§ WORK REQUIRED:
In this exercise, return the whole listing exactly, excluding any images.
(Beginning of SUPPLIED RECORDS)
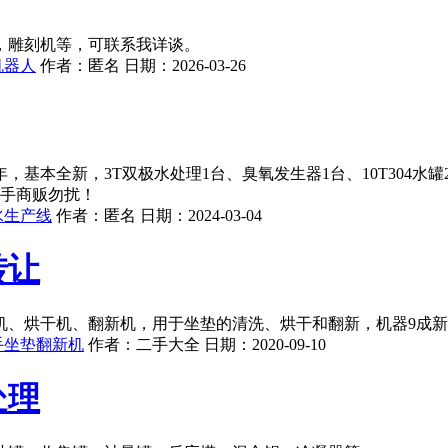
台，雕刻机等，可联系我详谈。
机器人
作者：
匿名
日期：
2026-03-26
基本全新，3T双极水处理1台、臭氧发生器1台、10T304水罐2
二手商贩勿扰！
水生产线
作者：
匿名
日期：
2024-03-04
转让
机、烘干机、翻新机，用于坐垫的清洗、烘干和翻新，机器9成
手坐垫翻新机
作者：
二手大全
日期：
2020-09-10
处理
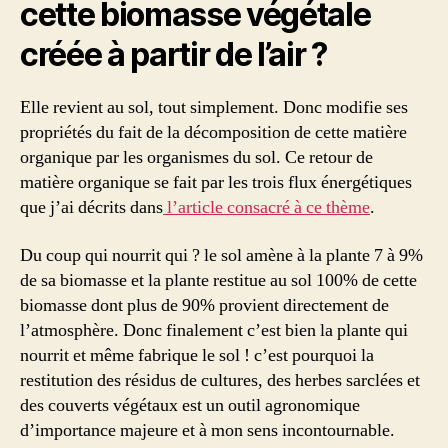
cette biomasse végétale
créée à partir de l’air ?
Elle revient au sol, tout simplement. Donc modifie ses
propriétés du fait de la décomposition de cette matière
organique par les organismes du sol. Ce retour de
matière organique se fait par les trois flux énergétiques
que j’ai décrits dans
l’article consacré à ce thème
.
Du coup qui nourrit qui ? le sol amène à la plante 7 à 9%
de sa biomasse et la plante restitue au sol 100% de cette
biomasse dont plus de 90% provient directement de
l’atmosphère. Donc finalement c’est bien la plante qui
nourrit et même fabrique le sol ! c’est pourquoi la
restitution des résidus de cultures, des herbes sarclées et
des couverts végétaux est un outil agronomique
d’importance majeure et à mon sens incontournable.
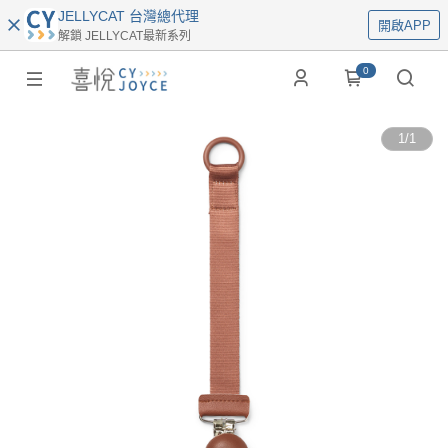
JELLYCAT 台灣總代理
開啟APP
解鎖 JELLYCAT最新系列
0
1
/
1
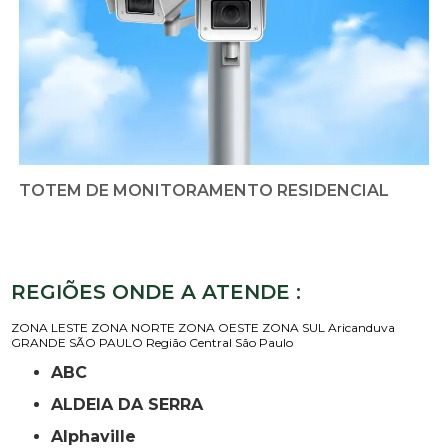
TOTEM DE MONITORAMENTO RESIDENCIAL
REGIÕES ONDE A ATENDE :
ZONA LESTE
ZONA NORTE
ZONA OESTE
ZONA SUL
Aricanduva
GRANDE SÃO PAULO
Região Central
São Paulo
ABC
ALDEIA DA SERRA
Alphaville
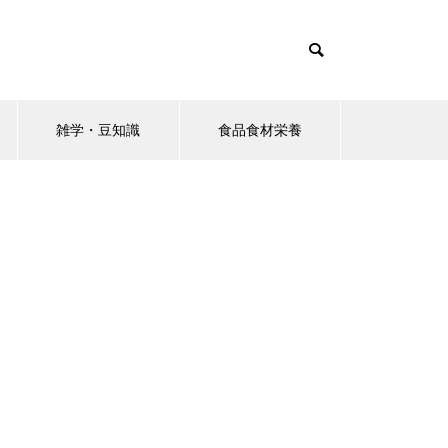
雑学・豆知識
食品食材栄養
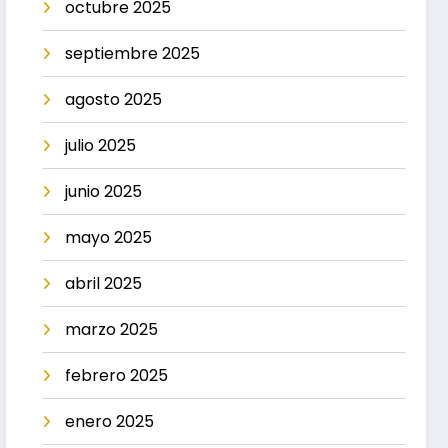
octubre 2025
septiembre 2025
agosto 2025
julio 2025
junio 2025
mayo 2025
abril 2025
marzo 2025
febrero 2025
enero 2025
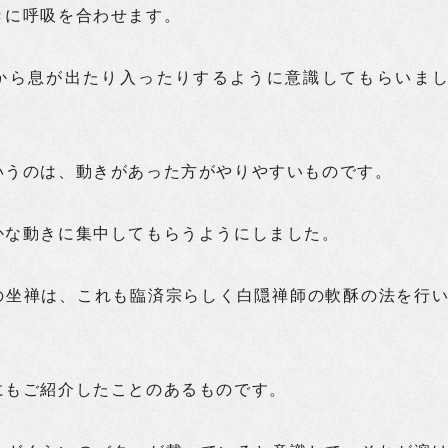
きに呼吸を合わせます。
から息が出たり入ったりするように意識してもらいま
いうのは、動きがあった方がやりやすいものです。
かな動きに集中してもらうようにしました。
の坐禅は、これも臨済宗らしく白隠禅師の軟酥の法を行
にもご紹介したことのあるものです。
(End of SUPPLIED RECORDS)
§ RESPONSE AREA:
台，雕刻机等，可联系我详谈。
机器人
作者：
匿名
日期：
2026-03-26
基本全新，3T双极水处理1台、臭氧发生器1台、10T304水罐2
二手商贩勿扰！
水生产线
作者：
匿名
日期：
2024-03-04
转让
机、烘干机、翻新机，用于坐垫的清洗、烘干和翻新，机器9成
手坐垫翻新机
作者：
二手大全
日期：
2020-09-10
处理
cette biomasse végétale
créée à partir de l’air ?
Elle revient au sol, tout simplement. Donc modifie ses
propriétés du fait de la décomposition de cette matière
organique par les organismes du sol. Ce retour de
matière organique se fait par les trois flux énergétiques
que j’ai décrits dans
l’article consacré à ce thème
.
Du coup qui nourrit qui ? le sol amène à la plante 7 à 9%
de sa biomasse et la plante restitue au sol 100% de cette
biomasse dont plus de 90% provient directement de
l’atmosphère. Donc finalement c’est bien la plante qui
nourrit et même fabrique le sol ! c’est pourquoi la
restitution des résidus de cultures, des herbes sarclées et
des couverts végétaux est un outil agronomique
d’importance majeure et à mon sens incontournable.
JELLYCAT 台灣總代理
開啟APP
解鎖 JELLYCAT最新系列
0
1
/
1
TOTEM DE MONITORAMENTO RESIDENCIAL
REGIÕES ONDE A ATENDE :
ZONA LESTE
ZONA NORTE
ZONA OESTE
ZONA SUL
Aricanduva
GRANDE SÃO PAULO
Região Central
São Paulo
ABC
ALDEIA DA SERRA
Alphaville
雑学・豆知識
食品食材栄養
octubre 2025
septiembre 2025
agosto 2025
julio 2025
junio 2025
mayo 2025
abril 2025
marzo 2025
febrero 2025
enero 2025
きに呼吸を合わせます。
から息が出たり入ったりするように意識してもらいま
いうのは、動きがあった方がやりやすいものです。
かな動きに集中してもらうようにしました。
の坐禅は、これも臨済宗らしく白隠禅師の軟酥の法を行
にもご紹介したことのあるものです。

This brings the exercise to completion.